Era stato annunciato da alcuni funzionari americani qualche settimana
fa: a un certo punto, si dovrà coinvolgere l’Iran nelle discussioni sul
futuro della Siria. E ieri sera Teheran ha ricevuto il fatidico invito di Washington: partecipare al prossimo round di colloqui che comincerà domani a Vienna per trovare una soluzione politica al conflitto in atto ormai da 4 anni.
La Repubblica islamica ha accettato, e il suo ministro degli Esteri
Mohamad Javad Zarif – artefice dello storico accordo sul nucleare
siglato con le potenze del 5+1 lo scorso luglio – volerà domani nella
capitale austriaca per sedersi al fianco della diplomazia europea e
araba impegnata senza successo da anni nella risoluzione della guerra
siriana.
Un invito fatto all’ultimo minuto, spiega un report dell’Associated Press,
frutto di settimane di braccio di ferro tra gli Stati Uniti e il loro
più fedele alleato nel Golfo, l’Arabia Saudita, potenza regionale rivale
dell’Iran. Proprio Riyadh, che ha foraggiato una parte della
ribellione a Bashar al-Assad con armi, denaro e influenza politica e
l’ha vista trasformarsi in jihadismo militante, si è sempre strenuamente
opposta alla presenza iraniana al tavolo negoziale per il sostegno dato
da Teheran al campo governativo.
Quando la Russia ha compiuto i suoi primi raid in territorio siriano,
lo scorso settembre, Riyadh aveva minacciato un intervento armato. Ma
ora che le sorti della guerra sono cambiate, e che l’asse
Mosca-Damasco-Teheran appare più forte sul campo rivelando il fallimento
della strategia militare portata avanti da Obama, Washington sembra
aver sacrificato l’alleato saudita – e forse l’intera impresa militare
di sostegno dei cosiddetti “ribelli moderati” – in nome della soluzione
politica.
“Riteniamo – ha dichiarato il vice ministro degli Esteri iraniano
Hossein Amir Abdollahian alla tv di stato – che la soluzione per la
Siria sia quella politica. Americani e stranieri in Siria non hanno
altra scelta se non accettare la realtà nel paese.

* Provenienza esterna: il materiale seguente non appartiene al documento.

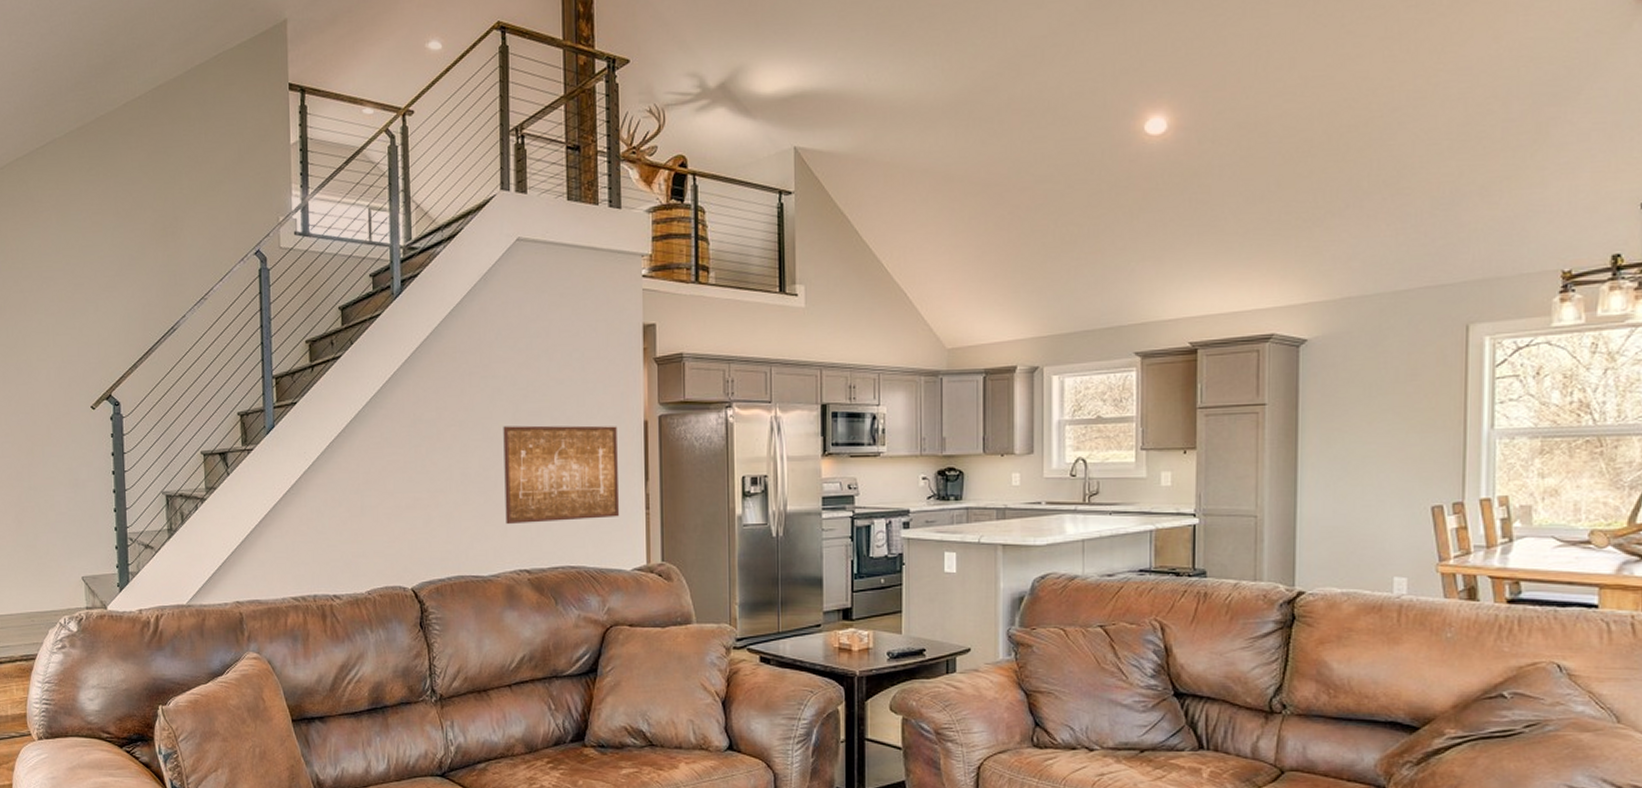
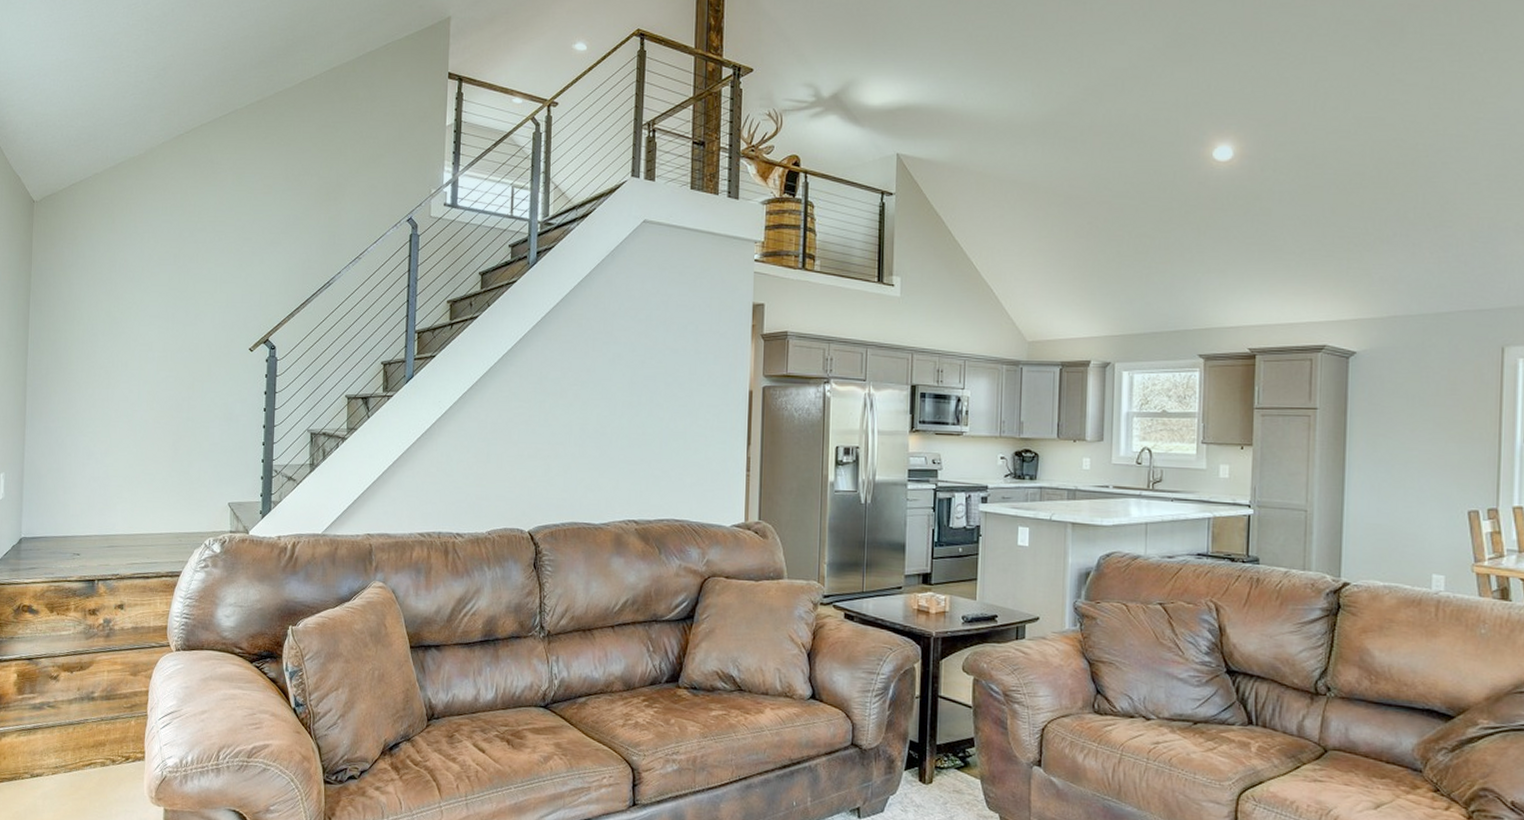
wall art: present [503,425,619,525] -> none [618,388,724,478]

Assad ... ha la
preparazione necessaria per i colloqui con i ribelli che si sono
impegnati in un percorso politico “.
La partecipazione dell’Iran ai colloqui, infatti, manda in frantumi il sogno delle cancellerie occidentali – in primis degli Stati Uniti – e dei loro alleati del Golfo di sbarazzarsi immediatamente del presidente siriano.
E’ una scommessa, che vede Washington e i suoi partner sostenere che
Assad sì, potrà partecipare alla “transizione politica” ma che al
termine del processo se ne dovrà andare, contrapposti a Russia e Iran
che hanno respinto a più riprese questa eventualità.

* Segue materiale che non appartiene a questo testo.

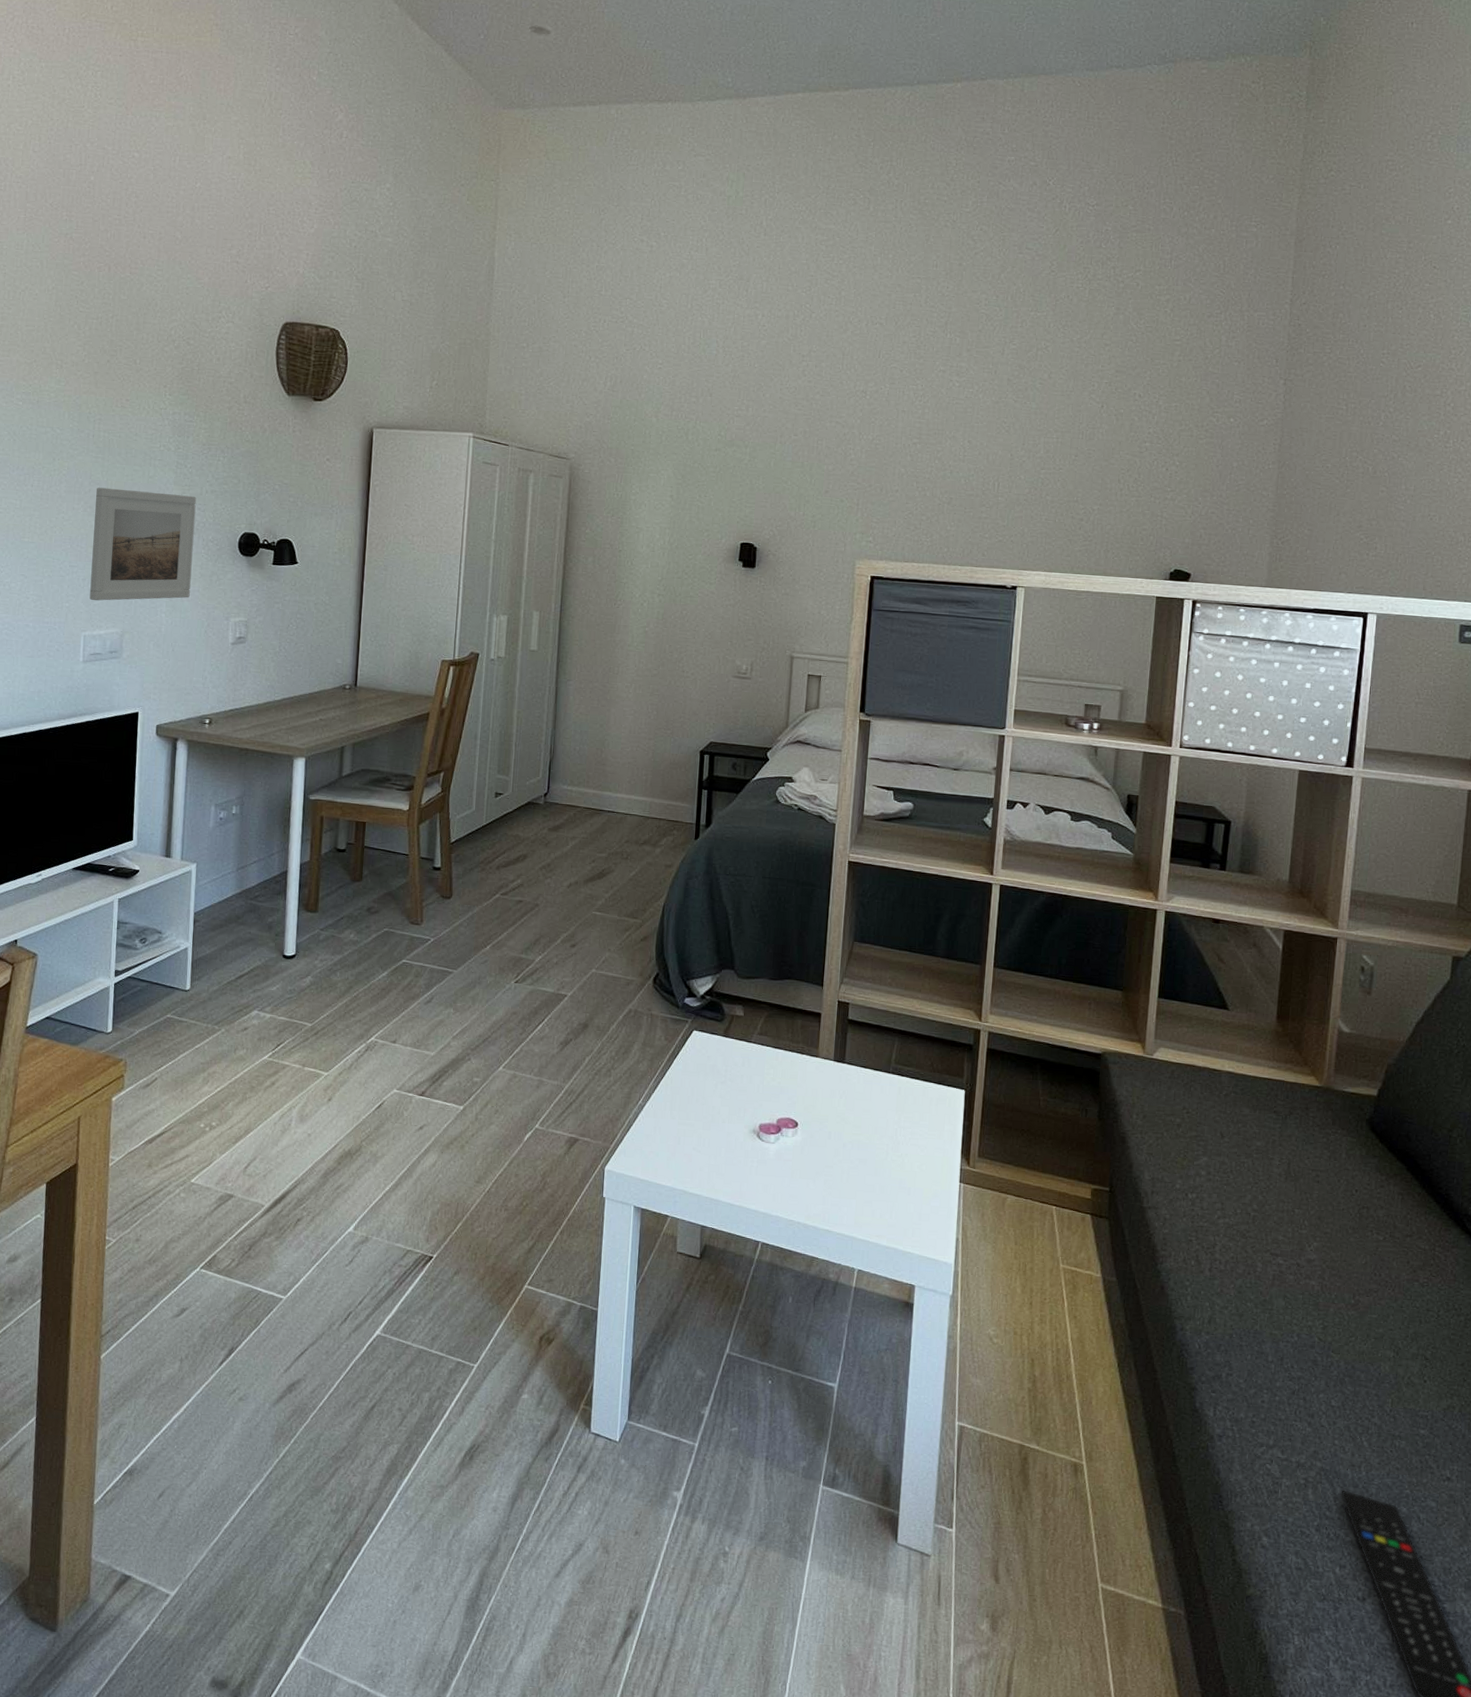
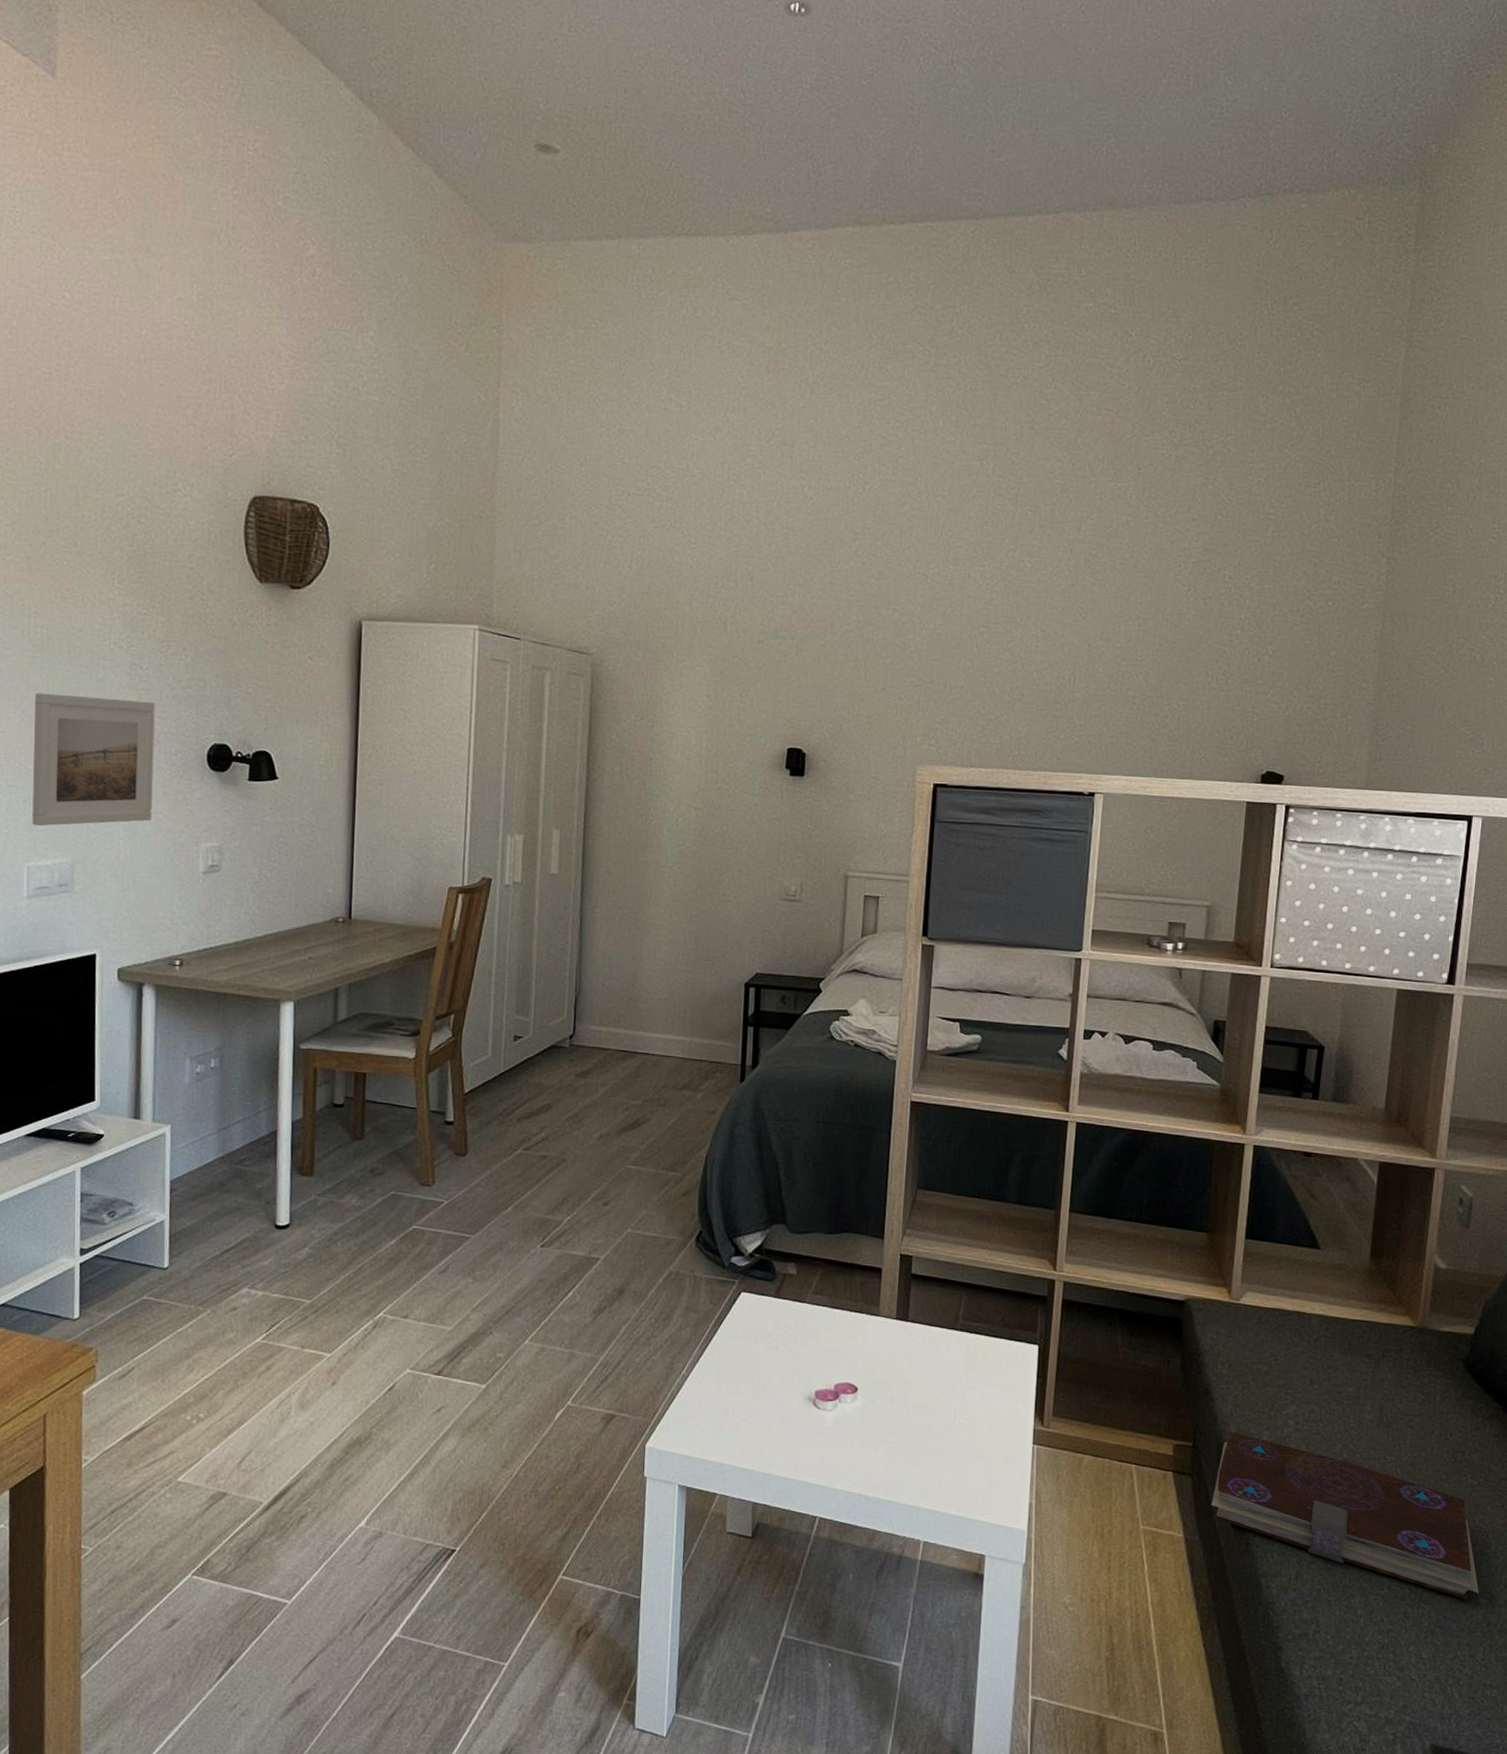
book: none [1127,1178,1386,1352] -> present [1210,1431,1479,1600]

Gli altri punti critici dei colloqui, secondo quanto riporta l’Associated Press, riguardano
la lunghezza della transizione, la stesura di una nuova costituzione
e le modalità delle future elezioni nel paese. Resta un’incognita la
risposta del Consiglio Nazionale Siriano, compagine politica
riparata a Istanbul che si è autodefinita “l’unica rappresentante del
popolo siriano” e che trova il suo corrispettivo sul campo nei
cosiddetti “ribelli moderati”. Il Consiglio si è sempre opposto a una
soluzione politica che includesse Bashar al-Assad, arrivando a
boicottare i colloqui sponsorizzati dalla Russia.
Ora Washington spera di unire tutte le parti che abbiano una qualche
influenza nel paese arabo “intorno a una visione comune per una
soluzione pacifica, laica e pluralista in una Siria governata con il
consenso del suo popolo”. Cominciano a pesare troppo gli oltre 250 mila
morti, ma ancora di più pesano gli 11 milioni di profughi che, stando
alle dichiarazioni di vari diplomatici e funzionari europei, assumono
sempre più i connotati di una minaccia per il Vecchio Continente.